Depuis quelques jours les milliards pleuvent. Envolés les problèmes de déficit public, la sacro-sainte règle maastrichtienne des 3%, l’équilibre budgétaire. Tout ça c’était le monde d’avant. La santé, et la sauvegarde des entreprises passent avant tout. Aux Etats-Unis, en Europe, en Chine les plans de relance pour éviter l’effondrement de pans entiers de l’économie se multiplient. En France, alors même que nous ne sommes qu’au début de la crise, on estime que le recul de l’activité combiné aux mesures exceptionnelles annoncées par le gouvernement pourrait faire bondir le déficit de 99% à 115% du PIB. La question que vous vous posez peut-être est qui payera ? Qui payera le plan du gouvernement à 100 milliards, qui payera la relance européenne à 1000 milliards ? Vous avez pu (ou non) constater la hausse massive des impôts intervenue après 2008. Doit-on s’attendre à une hausse au carré une fois le plus dur (et les élections) passés ?

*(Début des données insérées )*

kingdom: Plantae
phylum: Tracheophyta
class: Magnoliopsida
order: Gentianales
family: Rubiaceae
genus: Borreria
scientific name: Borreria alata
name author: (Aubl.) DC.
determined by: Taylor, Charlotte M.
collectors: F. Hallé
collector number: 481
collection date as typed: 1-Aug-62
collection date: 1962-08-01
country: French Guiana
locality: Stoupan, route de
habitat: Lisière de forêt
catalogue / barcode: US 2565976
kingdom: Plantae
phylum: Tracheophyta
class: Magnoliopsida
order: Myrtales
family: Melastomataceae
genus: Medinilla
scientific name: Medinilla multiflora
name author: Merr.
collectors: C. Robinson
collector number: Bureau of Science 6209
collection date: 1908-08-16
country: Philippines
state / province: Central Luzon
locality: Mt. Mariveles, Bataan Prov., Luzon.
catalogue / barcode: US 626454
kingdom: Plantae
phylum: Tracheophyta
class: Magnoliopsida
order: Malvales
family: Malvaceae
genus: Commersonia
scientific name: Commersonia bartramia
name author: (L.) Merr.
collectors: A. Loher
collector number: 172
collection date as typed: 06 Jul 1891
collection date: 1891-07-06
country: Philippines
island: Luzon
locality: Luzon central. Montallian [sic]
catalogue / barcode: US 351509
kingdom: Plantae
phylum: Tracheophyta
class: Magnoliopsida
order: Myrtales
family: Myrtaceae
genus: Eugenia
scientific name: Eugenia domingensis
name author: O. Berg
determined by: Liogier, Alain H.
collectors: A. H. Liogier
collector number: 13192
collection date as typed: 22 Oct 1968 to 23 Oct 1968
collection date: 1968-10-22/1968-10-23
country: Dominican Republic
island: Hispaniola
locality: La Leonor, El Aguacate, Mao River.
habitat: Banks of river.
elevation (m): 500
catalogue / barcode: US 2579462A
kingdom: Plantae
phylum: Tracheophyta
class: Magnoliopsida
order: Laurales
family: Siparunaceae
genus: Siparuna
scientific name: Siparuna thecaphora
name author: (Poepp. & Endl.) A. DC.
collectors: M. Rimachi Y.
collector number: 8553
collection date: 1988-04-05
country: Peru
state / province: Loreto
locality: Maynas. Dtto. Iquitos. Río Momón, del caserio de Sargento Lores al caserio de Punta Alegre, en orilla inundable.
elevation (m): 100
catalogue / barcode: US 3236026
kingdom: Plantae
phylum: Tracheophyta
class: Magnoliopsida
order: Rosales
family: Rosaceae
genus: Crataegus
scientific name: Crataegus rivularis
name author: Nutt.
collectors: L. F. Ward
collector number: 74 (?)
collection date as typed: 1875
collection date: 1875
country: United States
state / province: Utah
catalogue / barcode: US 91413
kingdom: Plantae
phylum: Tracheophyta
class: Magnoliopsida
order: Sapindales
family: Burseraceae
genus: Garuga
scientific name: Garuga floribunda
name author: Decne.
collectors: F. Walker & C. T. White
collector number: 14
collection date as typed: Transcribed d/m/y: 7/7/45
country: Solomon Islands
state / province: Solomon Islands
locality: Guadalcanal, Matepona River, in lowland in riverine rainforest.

Les dettes qui sont en train d’être accumulés sont impayables

            Le montant des dettes accumulées est tellement colossal qu’il est fort probable qu’elles ne soient jamais remboursées. Bien sûr cela dépend en partie des pays, pour l’Allemagne ou les Pays-Bas il n’y a pas beaucoup d’inquiétudes à avoir. Mais qu’en est-il pour des pays plus fragiles et qui ne sont pas parvenus à se désendetter significativement depuis 2008 ? Ce sont la Grèce, l’Italie, l’Espagne et même la France. Pour rembourser cette dette, il n’y a globalement que trois leviers conventionnels pour un Etat : la croissance économique, l’augmentation des impôts et la baisse des dépenses. La première solution est exclue, peuples vieillissants, productivité stationnaire, la croissance est grippée et aucun élément ne pourrait vraisemblablement la ranimer dans les prochaines années. La solution de l’austérité est possible mais paraît hautement déraisonnable. Outre que cela grèverait une partie de la croissance (et donc annulerait l’effet souhaité), l’effet social serait dévastateur. La crise des gilets jaunes a été le marqueur d’un trop d’impôt en France, et le signe d’une véritable gronde sociale latente. Par ailleurs, la crise sanitaire a rappelé l’impérieuse nécessité d’investir dans les systèmes de santé et de protection. En Italie, en Espagne ou en Grèce austérité et paupérisation ont laissé des traces profondes et des ressentiments tenaces. D’autant que tout cela aurait été en fin de compte … pour rien. Dans nos démocraties déjà fragilisées, toute nouvelle cure d’austérité agirait comme une bombe sociale à même de menacer gravement nos systèmes politiques voire à même de faire exploser nos démocraties.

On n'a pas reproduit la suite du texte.